▸ **GIVEN DATA**:
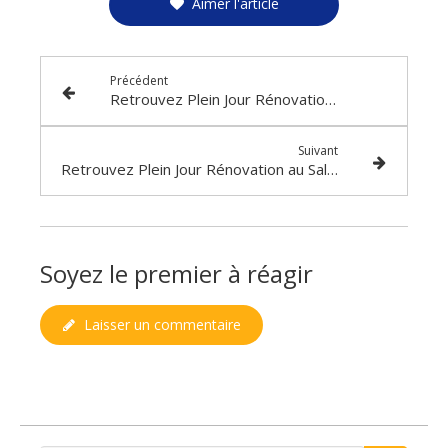
Aimer l'article
Précédent
Retrouvez Plein Jour Rénovation au Salon de l’Habitat de Lisieux : concrétisez vos projets les 13, 14 et 15 février
Suivant
Retrouvez Plein Jour Rénovation au Salon de l’Habitat de Saint-Lô les 6, 7 et 8 mars.
Soyez le premier à réagir
Laisser un commentaire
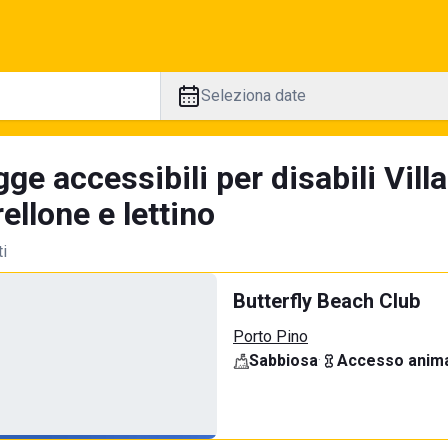
Seleziona date
ge accessibili per disabili Vil
llone e lettino
ti
Butterfly Beach Club
Porto Pino
Sabbiosa
·
Accesso anima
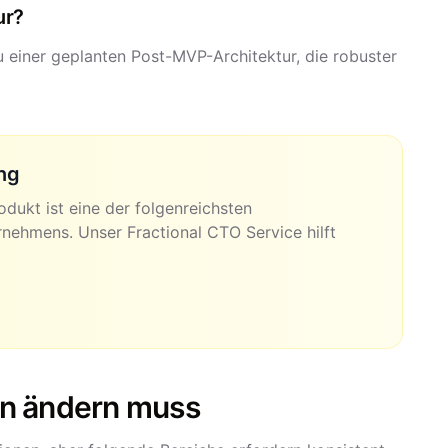
ur?
au einer geplanten Post-MVP-Architektur, die robuster
ng
ukt ist eine der folgenreichsten
rnehmens. Unser Fractional CTO Service hilft
en ändern muss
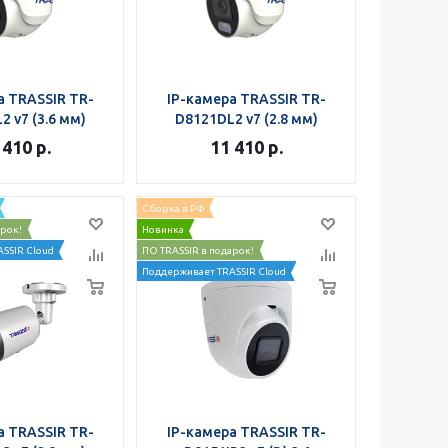
а TRASSIR TR-
IP-камера TRASSIR TR-
2 v7 (3.6 мм)
D8121DL2 v7 (2.8 мм)
 410
р.
11 410
р.
Сборка в РФ
арок!
Новинка
SSIR Cloud
ПО TRASSIR в подарок!
Поддерживает TRASSIR Cloud
а TRASSIR TR-
IP-камера TRASSIR TR-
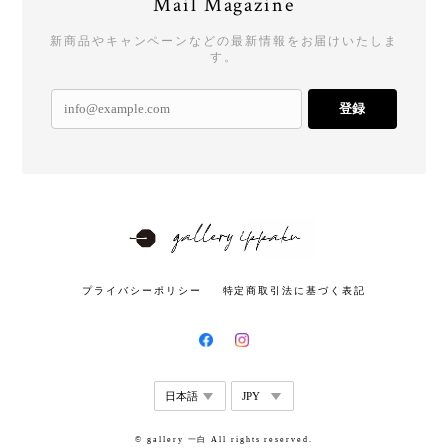
Mail Magazine
新商品やキャンペーンなどの最新情報をお届けいたしま
す。
登録
プライバシーポリシー
特定商取引法に基づく表記
© gallery 一白 All rights reserved.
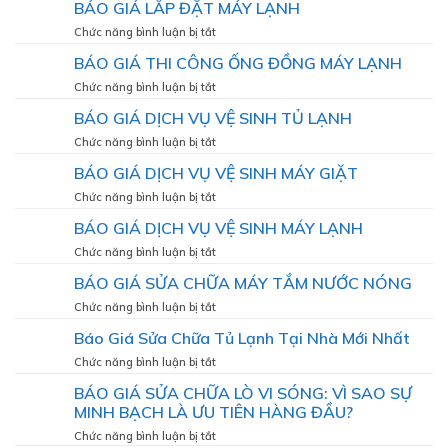
–
BÁO GIÁ LẮP ĐẶT MÁY LẠNH
MÁY
GIÁ
Giải
LẠNH
BẢO
ở
Chức năng bình luận bị tắt
pháp
DƯỠNG
BÁO
giúp
BÁO GIÁ THI CÔNG ỐNG ĐỒNG MÁY LẠNH
MÁY
GIÁ
máy
LẠNH
LẮP
ở
Chức năng bình luận bị tắt
hoạt
ĐẶT
BÁO
động
BÁO GIÁ DỊCH VỤ VỆ SINH TỦ LẠNH
MÁY
GIÁ
bền
LẠNH
THI
bỉ,
ở
Chức năng bình luận bị tắt
CÔNG
mát
BÁO
BÁO GIÁ DỊCH VỤ VỆ SINH MÁY GIẶT
ỐNG
lạnh
GIÁ
ĐỒNG
như
DỊCH
ở
Chức năng bình luận bị tắt
MÁY
VỤ
BÁO
LẠNH
BÁO GIÁ DỊCH VỤ VỆ SINH MÁY LẠNH
VỆ
GIÁ
SINH
DỊCH
ở
Chức năng bình luận bị tắt
TỦ
VỤ
BÁO
LẠNH
BÁO GIÁ SỬA CHỮA MÁY TẮM NƯỚC NÓNG
VỆ
GIÁ
SINH
DỊCH
ở
Chức năng bình luận bị tắt
MÁY
VỤ
BÁO
GIẶT
Báo Giá Sửa Chữa Tủ Lạnh Tại Nhà Mới Nhất
VỆ
GIÁ
SINH
SỬA
ở
Chức năng bình luận bị tắt
MÁY
CHỮA
Báo
LẠNH
BÁO GIÁ SỬA CHỮA LÒ VI SÓNG: VÌ SAO SỰ
MÁY
Giá
TẮM
MINH BẠCH LÀ ƯU TIÊN HÀNG ĐẦU?
Sửa
NƯỚC
Chữa
ở
Chức năng bình luận bị tắt
NÓNG
Tủ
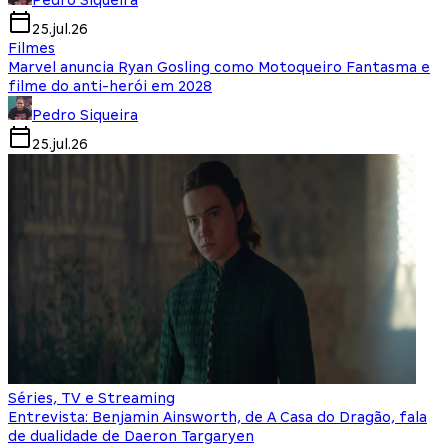
Pedro Siqueira
25.jul.26
Filmes
Marvel anuncia Ryan Gosling como Motoqueiro Fantasma e
filme do anti-herói em 2028
Pedro Siqueira
25.jul.26
Séries, TV e Streaming
Entrevista: Benjamin Ainsworth, de A Casa do Dragão, fala
de dualidade de Daeron Targaryen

▸ **AIM OF THE EXERCISE**: Copy the text of the material exactly, from its beginning through the line holding "All rights reserved.", both ends included, and leave the pictures out of the copy.

▸ **ANSWER SPACE**:
Aimer l'article
Précédent
Retrouvez Plein Jour Rénovation au Salon de l’Habitat de Lisieux : concrétisez vos projets les 13, 14 et 15 février
Suivant
Retrouvez Plein Jour Rénovation au Salon de l’Habitat de Saint-Lô les 6, 7 et 8 mars.
Soyez le premier à réagir
Laisser un commentaire
Seleziona date
ge accessibili per disabili Vil
llone e lettino
ti
Butterfly Beach Club
Porto Pino
Sabbiosa
·
Accesso anima
ur?
au einer geplanten Post-MVP-Architektur, die robuster
ng
ukt ist eine der folgenreichsten
rnehmens. Unser Fractional CTO Service hilft
en ändern muss
а TRASSIR TR-
IP-камера TRASSIR TR-
2 v7 (3.6 мм)
D8121DL2 v7 (2.8 мм)
 410
р.
11 410
р.
Сборка в РФ
арок!
Новинка
SSIR Cloud
ПО TRASSIR в подарок!
Поддерживает TRASSIR Cloud
а TRASSIR TR-
IP-камера TRASSIR TR-
Mail Magazine
新商品やキャンペーンなどの最新情報をお届けいたしま
す。
登録
プライバシーポリシー
特定商取引法に基づく表記
© gallery 一白 All rights reserved.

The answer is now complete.